TO DO: Write out exactly the lines running from the one with "通常，它们被视为任何应用架构中重要的固定点，就像宠物一样，你会做以下事情：" to the last line of the entries, keeping both the first and the last.

EXERCISE INPUTS:
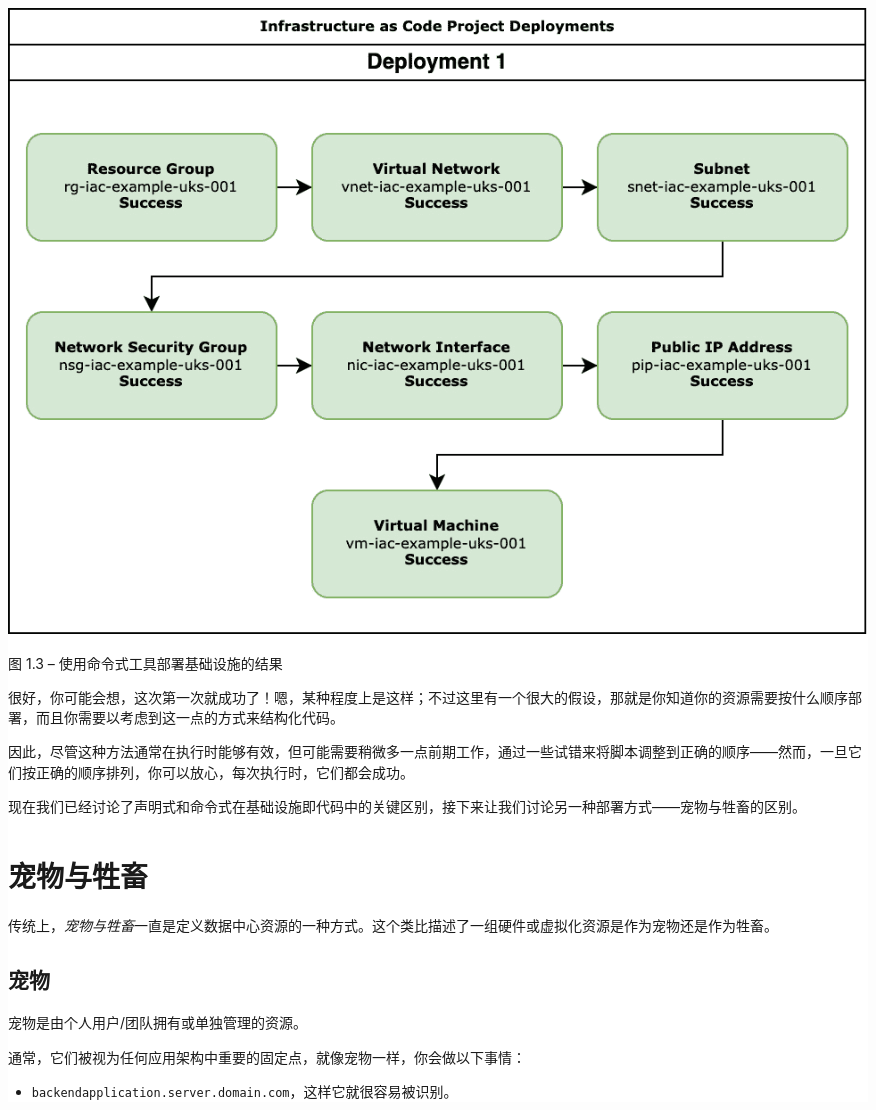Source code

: ![图 1.3 – 使用命令式工具部署基础设施的结果](img/Figure_1.03_B19537.jpg)

图 1.3 – 使用命令式工具部署基础设施的结果

很好，你可能会想，这次第一次就成功了！嗯，某种程度上是这样；不过这里有一个很大的假设，那就是你知道你的资源需要按什么顺序部署，而且你需要以考虑到这一点的方式来结构化代码。

因此，尽管这种方法通常在执行时能够有效，但可能需要稍微多一点前期工作，通过一些试错来将脚本调整到正确的顺序——然而，一旦它们按正确的顺序排列，你可以放心，每次执行时，它们都会成功。

现在我们已经讨论了声明式和命令式在基础设施即代码中的关键区别，接下来让我们讨论另一种部署方式——宠物与牲畜的区别。

# 宠物与牲畜

传统上，*宠物与牲畜*一直是定义数据中心资源的一种方式。这个类比描述了一组硬件或虚拟化资源是作为宠物还是作为牲畜。

## 宠物

宠物是由个人用户/团队拥有或单独管理的资源。

通常，它们被视为任何应用架构中重要的固定点，就像宠物一样，你会做以下事情：

+   `backendapplication.server.domain.com`，这样它就很容易被识别。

WRITTEN ANSWER:
通常，它们被视为任何应用架构中重要的固定点，就像宠物一样，你会做以下事情：

+   `backendapplication.server.domain.com`，这样它就很容易被识别。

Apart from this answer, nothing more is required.